Selected excerpt:
☆ ☆ ☆ ☆
People who came along to hear folk songs heard them without being told "folksong means something else now"
There were numerous regular workshops attached to clubs based on the Critics Group model being given assistance from The Singers, and clubs like it.
That was what The Singers Club was about
Jim Carroll




Subject: RE: Ewan MacColl - any first-hand anecdotes?
From: GUEST,Eddie1 (Cookie lost forever)
Date: 09 Feb 15 - 09:45 AM

I remember a folk club back in the late 60s ( I won't mention names!) which decided to have a Critics panel. I had been accompanying a girl singing "Plasir dAmour" with lots of barre chords. I was told off for "Playing the same chord, just moving it up and down a bit!"

Eddie




Subject: RE: Ewan MacColl - any first-hand anecdotes?
From: Vic Smith
Date: 09 Feb 15 - 11:13 AM

Up to the 80s Britain was full of clubs that weren't singaround clubs and expected singers who came along to remember words, sing in tune and show a degree of commitment and respect towards the songs that were being sung.
People who came along to hear folk songs heard them without being told "folksong means something else now"
There were numerous regular workshops attached to clubs based on the Critics Group model being given assistance from The Singers, and clubs like it.
That was what The Singers Club was about

I try to stop posting in this thread but it is the sustained efforts to rewrite history that draws me back. So let me make a couple of comments here.
* The influence of the Singers' Club/Critics Group was much less widespread during the years of its existence than has been claimed. Yes, their thrust was to influence standards and make them higher but they were far from being the only ones who did so. Hootenannay asks how many clubs were run on the Singers' Club lines and the answer is that there were very few. The question about standards was with us all the time throughout the fifty years that I was running folk clubs and it was not MacColl and his followers that had a monopoly of methods on raising those standards. Nobody questions their motivation for the good, it is their methods that have been widely criticised.
* The assumption that all standards have fallen in all clubs needs to be challenged. Many of the guests that I booked in my last ten years of running clubs were graduates of the traditional music degree courses of which we now have three in the UK. The standard of singing and musicianship is incomparably higher than that of the entry-level professionals in the days of the Critics Group/Singers Club. These youngsters have recently come from four years of honing their performance skills full time; it bloody well ought to be higher. There must be few people contributing here who have been to as many folk clubs as I have been doing regularly every week since I was at school. I am not speaking from a perspective of someone who has withdrawn from British clubs but still feels the right to criticise.
☆ ☆ ☆ ☆
Dataset section:
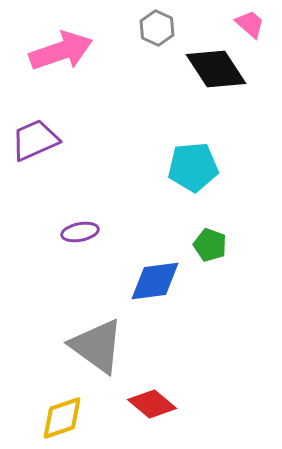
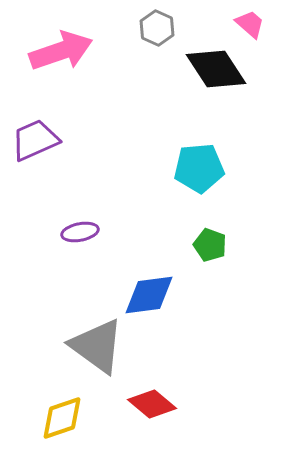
cyan pentagon: moved 6 px right, 1 px down
blue diamond: moved 6 px left, 14 px down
☆ ☆ ☆ ☆
To-do list:
[1] From the folk club thread, quote the passage from "Up to the 80s" up to and including "were being sung.".
[2] In the folk club thread, the post that begins "Up to the 80s Britain was full of clubs" says what those clubs expected of singers who came along. List each of those expectations.

Task solutions:
[1]
Up to the 80s Britain was full of clubs that weren't singaround clubs and expected singers who came along to remember words, sing in tune and show a degree of commitment and respect towards the songs that were being sung.

[2]
- Remember words
- Sing in tune
- Show a degree of commitment and respect towards the songs that were being sung